Source extract:
***

You can't judge most presidential candidates simply by their retinue of advisers and fundraisers, but Texas Governor George W. Bush may be a special case. Neither major party has nominated a candidate with so little national experience since the Republicans sent Kansas Governor and former oilman Alf Landon up against Franklin Roosevelt in 1936. Bill Clinton and Ronald Reagan were governors when they ran, but they had also participated for decades in national political debates and had accumulated their own opinions and experts and advisers. Except for minor posts in his father's presidential campaigns, George W. Bush has had no experience in national politics.

***

Given request: Check each statement against the passage on George W. Bush's national experience, answering yes or no and quoting the deciding words: 1. Bill Clinton was a governor when he ran for president. 2. Alf Landon ran against Franklin Roosevelt in 1932. 3. Bush held no post at all in his father's presidential campaigns.

Given data:
***

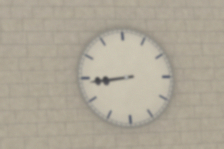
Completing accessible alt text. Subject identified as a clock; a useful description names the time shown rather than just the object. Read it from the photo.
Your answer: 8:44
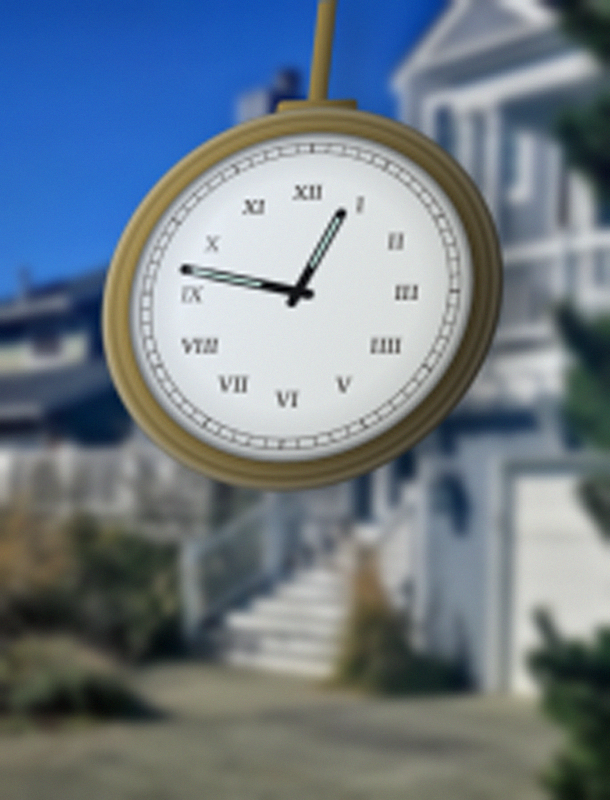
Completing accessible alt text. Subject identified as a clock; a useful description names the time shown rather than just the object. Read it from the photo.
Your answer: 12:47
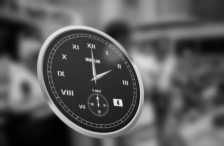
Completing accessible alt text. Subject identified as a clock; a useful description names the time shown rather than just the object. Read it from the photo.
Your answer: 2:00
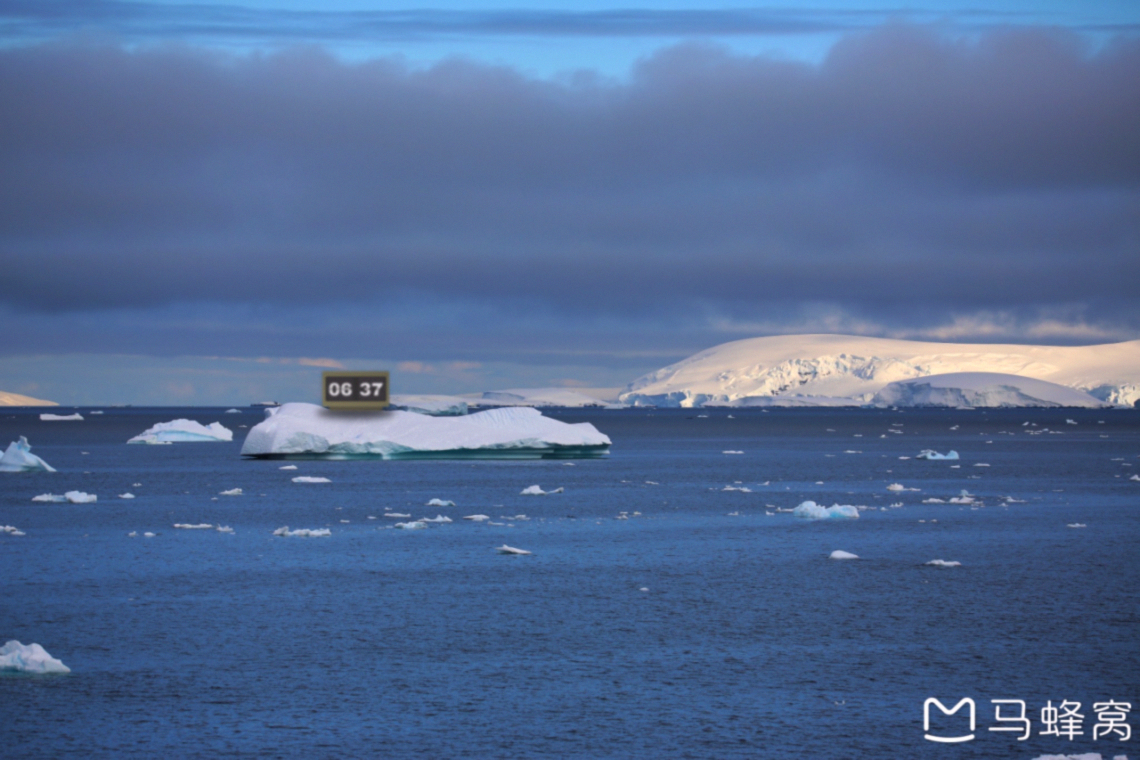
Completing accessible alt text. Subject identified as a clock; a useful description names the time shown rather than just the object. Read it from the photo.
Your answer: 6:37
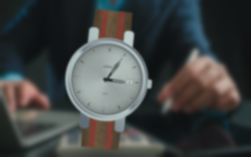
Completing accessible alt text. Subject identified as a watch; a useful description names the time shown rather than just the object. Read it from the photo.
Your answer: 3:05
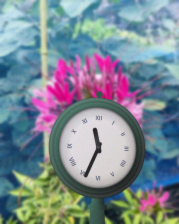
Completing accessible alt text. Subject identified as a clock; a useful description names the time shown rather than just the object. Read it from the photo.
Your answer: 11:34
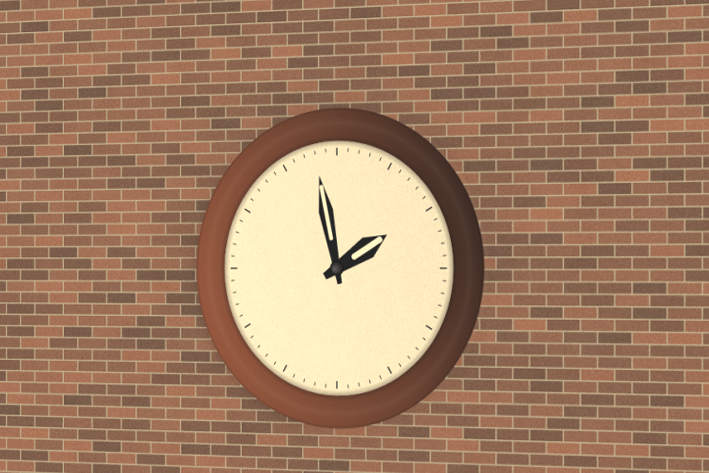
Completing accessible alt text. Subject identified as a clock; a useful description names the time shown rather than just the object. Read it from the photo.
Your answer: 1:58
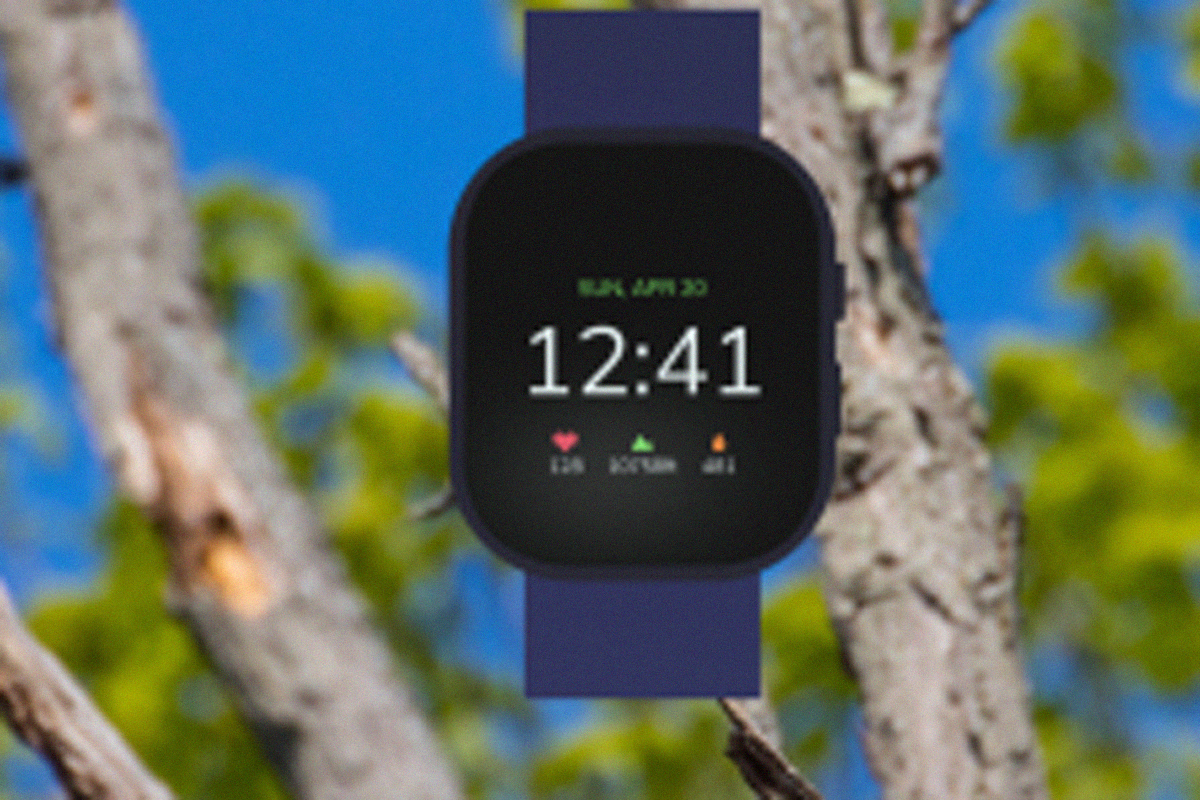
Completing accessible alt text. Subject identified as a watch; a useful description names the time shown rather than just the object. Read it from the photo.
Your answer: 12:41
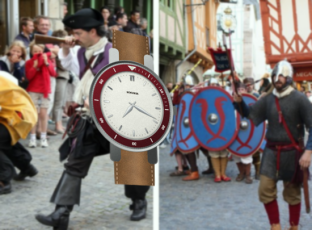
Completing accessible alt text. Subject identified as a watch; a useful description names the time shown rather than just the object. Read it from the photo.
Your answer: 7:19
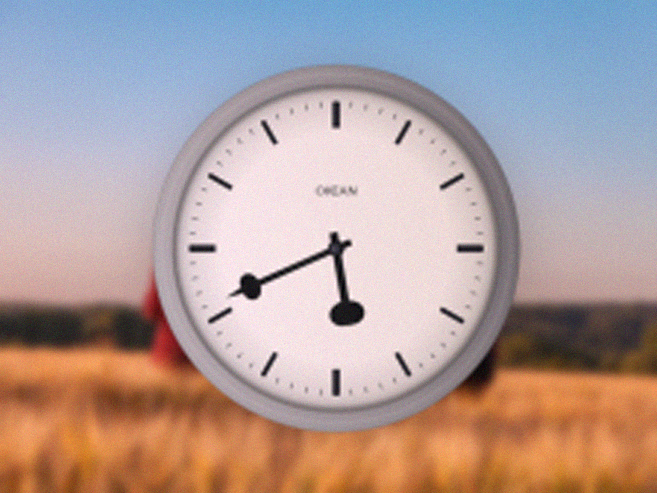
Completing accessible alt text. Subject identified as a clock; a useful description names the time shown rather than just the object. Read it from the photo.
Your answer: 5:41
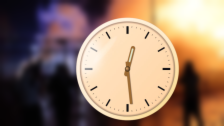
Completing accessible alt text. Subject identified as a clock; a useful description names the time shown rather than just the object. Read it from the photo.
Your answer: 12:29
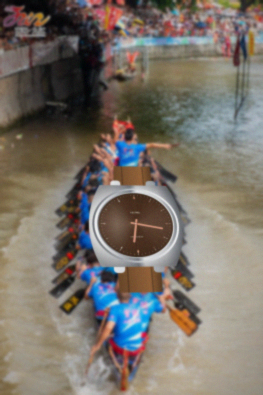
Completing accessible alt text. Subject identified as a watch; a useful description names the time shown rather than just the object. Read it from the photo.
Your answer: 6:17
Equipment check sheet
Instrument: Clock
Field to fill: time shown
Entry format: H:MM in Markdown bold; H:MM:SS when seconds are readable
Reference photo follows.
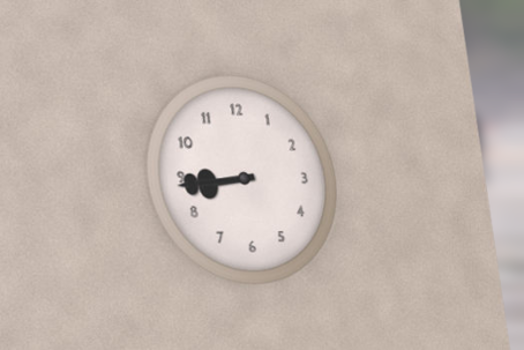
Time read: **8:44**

***

Response to this task:
1. Yes: "Bill Clinton and Ronald Reagan were governors when they ran"
2. No: "Alf Landon up against Franklin Roosevelt in 1936"
3. No: "Except for minor posts in his father's presidential campaigns"